Saved entries
= Beginning of Section =
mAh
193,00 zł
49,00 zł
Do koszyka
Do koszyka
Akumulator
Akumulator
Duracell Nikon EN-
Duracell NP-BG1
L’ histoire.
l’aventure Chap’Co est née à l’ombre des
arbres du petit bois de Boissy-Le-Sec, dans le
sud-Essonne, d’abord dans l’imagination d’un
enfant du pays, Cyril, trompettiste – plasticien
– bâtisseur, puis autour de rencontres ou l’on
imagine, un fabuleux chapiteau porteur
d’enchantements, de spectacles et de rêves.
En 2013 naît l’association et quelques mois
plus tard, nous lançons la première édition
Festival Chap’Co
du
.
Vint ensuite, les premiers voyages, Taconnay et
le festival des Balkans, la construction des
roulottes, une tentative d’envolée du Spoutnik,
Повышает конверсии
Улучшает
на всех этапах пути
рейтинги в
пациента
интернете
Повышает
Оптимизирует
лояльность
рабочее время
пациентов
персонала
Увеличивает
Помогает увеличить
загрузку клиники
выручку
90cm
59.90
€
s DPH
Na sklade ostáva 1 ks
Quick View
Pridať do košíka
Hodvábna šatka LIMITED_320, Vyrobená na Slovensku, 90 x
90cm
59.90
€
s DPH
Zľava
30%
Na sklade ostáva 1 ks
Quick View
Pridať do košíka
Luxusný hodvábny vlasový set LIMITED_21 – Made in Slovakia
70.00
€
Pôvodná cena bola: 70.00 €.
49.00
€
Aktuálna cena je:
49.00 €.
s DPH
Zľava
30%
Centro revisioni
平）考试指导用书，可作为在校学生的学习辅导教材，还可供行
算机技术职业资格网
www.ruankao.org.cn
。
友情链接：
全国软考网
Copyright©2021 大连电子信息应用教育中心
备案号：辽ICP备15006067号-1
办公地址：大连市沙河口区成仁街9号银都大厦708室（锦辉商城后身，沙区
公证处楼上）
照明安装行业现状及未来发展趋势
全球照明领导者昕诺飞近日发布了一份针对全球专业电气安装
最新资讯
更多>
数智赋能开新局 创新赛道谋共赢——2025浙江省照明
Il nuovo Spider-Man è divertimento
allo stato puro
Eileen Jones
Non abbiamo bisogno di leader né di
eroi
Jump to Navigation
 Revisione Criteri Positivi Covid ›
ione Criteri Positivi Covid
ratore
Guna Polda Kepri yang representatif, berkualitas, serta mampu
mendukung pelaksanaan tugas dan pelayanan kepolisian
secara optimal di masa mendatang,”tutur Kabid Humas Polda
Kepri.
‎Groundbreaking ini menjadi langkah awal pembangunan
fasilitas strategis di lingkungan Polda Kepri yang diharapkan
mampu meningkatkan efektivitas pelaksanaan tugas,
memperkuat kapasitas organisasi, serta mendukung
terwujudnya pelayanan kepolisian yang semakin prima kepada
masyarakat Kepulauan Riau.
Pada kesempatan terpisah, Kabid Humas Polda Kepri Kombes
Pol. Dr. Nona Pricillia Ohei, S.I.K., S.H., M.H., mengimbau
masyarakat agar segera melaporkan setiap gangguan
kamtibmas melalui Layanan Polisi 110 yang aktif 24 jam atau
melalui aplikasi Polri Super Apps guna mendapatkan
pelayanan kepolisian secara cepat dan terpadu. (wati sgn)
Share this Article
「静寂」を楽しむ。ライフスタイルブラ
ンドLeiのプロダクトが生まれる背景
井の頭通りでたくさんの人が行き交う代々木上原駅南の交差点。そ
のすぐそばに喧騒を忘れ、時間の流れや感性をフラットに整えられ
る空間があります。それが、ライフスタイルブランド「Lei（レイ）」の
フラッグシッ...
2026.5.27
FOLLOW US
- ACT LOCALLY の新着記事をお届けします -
= End of Section =
# TO-DO ITEM
Set every entry down verbatim.

# RESULT OF THE TASK
mAh
193,00 zł
49,00 zł
Do koszyka
Do koszyka
Akumulator
Akumulator
Duracell Nikon EN-
Duracell NP-BG1
L’ histoire.
l’aventure Chap’Co est née à l’ombre des
arbres du petit bois de Boissy-Le-Sec, dans le
sud-Essonne, d’abord dans l’imagination d’un
enfant du pays, Cyril, trompettiste – plasticien
– bâtisseur, puis autour de rencontres ou l’on
imagine, un fabuleux chapiteau porteur
d’enchantements, de spectacles et de rêves.
En 2013 naît l’association et quelques mois
plus tard, nous lançons la première édition
Festival Chap’Co
du
.
Vint ensuite, les premiers voyages, Taconnay et
le festival des Balkans, la construction des
roulottes, une tentative d’envolée du Spoutnik,
Повышает конверсии
Улучшает
на всех этапах пути
рейтинги в
пациента
интернете
Повышает
Оптимизирует
лояльность
рабочее время
пациентов
персонала
Увеличивает
Помогает увеличить
загрузку клиники
выручку
90cm
59.90
€
s DPH
Na sklade ostáva 1 ks
Quick View
Pridať do košíka
Hodvábna šatka LIMITED_320, Vyrobená na Slovensku, 90 x
90cm
59.90
€
s DPH
Zľava
30%
Na sklade ostáva 1 ks
Quick View
Pridať do košíka
Luxusný hodvábny vlasový set LIMITED_21 – Made in Slovakia
70.00
€
Pôvodná cena bola: 70.00 €.
49.00
€
Aktuálna cena je:
49.00 €.
s DPH
Zľava
30%
Centro revisioni
平）考试指导用书，可作为在校学生的学习辅导教材，还可供行
算机技术职业资格网
www.ruankao.org.cn
。
友情链接：
全国软考网
Copyright©2021 大连电子信息应用教育中心
备案号：辽ICP备15006067号-1
办公地址：大连市沙河口区成仁街9号银都大厦708室（锦辉商城后身，沙区
公证处楼上）
照明安装行业现状及未来发展趋势
全球照明领导者昕诺飞近日发布了一份针对全球专业电气安装
最新资讯
更多>
数智赋能开新局 创新赛道谋共赢——2025浙江省照明
Il nuovo Spider-Man è divertimento
allo stato puro
Eileen Jones
Non abbiamo bisogno di leader né di
eroi
Jump to Navigation
 Revisione Criteri Positivi Covid ›
ione Criteri Positivi Covid
ratore
Guna Polda Kepri yang representatif, berkualitas, serta mampu
mendukung pelaksanaan tugas dan pelayanan kepolisian
secara optimal di masa mendatang,”tutur Kabid Humas Polda
Kepri.
‎Groundbreaking ini menjadi langkah awal pembangunan
fasilitas strategis di lingkungan Polda Kepri yang diharapkan
mampu meningkatkan efektivitas pelaksanaan tugas,
memperkuat kapasitas organisasi, serta mendukung
terwujudnya pelayanan kepolisian yang semakin prima kepada
masyarakat Kepulauan Riau.
Pada kesempatan terpisah, Kabid Humas Polda Kepri Kombes
Pol. Dr. Nona Pricillia Ohei, S.I.K., S.H., M.H., mengimbau
masyarakat agar segera melaporkan setiap gangguan
kamtibmas melalui Layanan Polisi 110 yang aktif 24 jam atau
melalui aplikasi Polri Super Apps guna mendapatkan
pelayanan kepolisian secara cepat dan terpadu. (wati sgn)
Share this Article
「静寂」を楽しむ。ライフスタイルブラ
ンドLeiのプロダクトが生まれる背景
井の頭通りでたくさんの人が行き交う代々木上原駅南の交差点。そ
のすぐそばに喧騒を忘れ、時間の流れや感性をフラットに整えられ
る空間があります。それが、ライフスタイルブランド「Lei（レイ）」の
フラッグシッ...
2026.5.27
FOLLOW US
- ACT LOCALLY の新着記事をお届けします -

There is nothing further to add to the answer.